Mapping from --map-column-java is overridden on this mapping.


For Hive Mapping

This mapping is used:

 public static String toHiveType(int sqlType) {

      switch (sqlType) {
          case Types.INTEGER:
          case Types.SMALLINT:
              return "INT";
          case Types.VARCHAR:
          case Types.CHAR:
          case Types.LONGVARCHAR:
          case Types.NVARCHAR:
          case Types.NCHAR:
          case Types.LONGNVARCHAR:
          case Types.DATE:
          case Types.TIME:
          case Types.TIMESTAMP:
          case Types.CLOB:
              return "STRING";
          case Types.NUMERIC:
          case Types.DECIMAL:
          case Types.FLOAT:
          case Types.DOUBLE:
          case Types.REAL:
              return "DOUBLE";
          case Types.BIT:
          case Types.BOOLEAN:
              return "BOOLEAN";
          case Types.TINYINT:
              return "TINYINT";
          case Types.BIGINT:
              return "BIGINT";
          default:
        // TODO(aaron): Support BINARY, VARBINARY, LONGVARBINARY, DISTINCT,
        // BLOB, ARRAY, STRUCT, REF, JAVA_OBJECT.
        return null;
      }
  }

Check source code here.

Mapping from --map-column-hive is overridden on this mapping.



回答2:

Sqoop is preconfigured to map most SQL types to appropriate Java or Hive representatives. However the default mapping might not be suitable for everyone and might be overridden.
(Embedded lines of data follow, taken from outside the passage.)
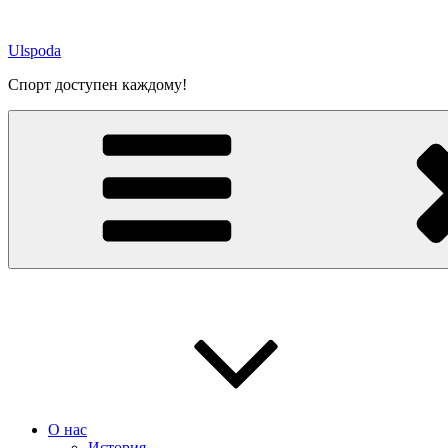
Перейти
к
Ulspoda
содержимому
Спорт доступен каждому!
О нас
История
sqoop import ... --map-column-java id=String,value=Integer

See Sqoop user guide: https://sqoop.apache.org/docs/1.4.3/SqoopUserGuide.html#_controlling_type_mapping

Also some other config properties may affect type mapping, like sqoop.bigdecimal.format.string, etc

Probably you need to study source codes for complete list of preconfigured mappings. But specifying them as --map-column-java or --map-column-hive gives you more control. You can generate mappings from target tables metadata.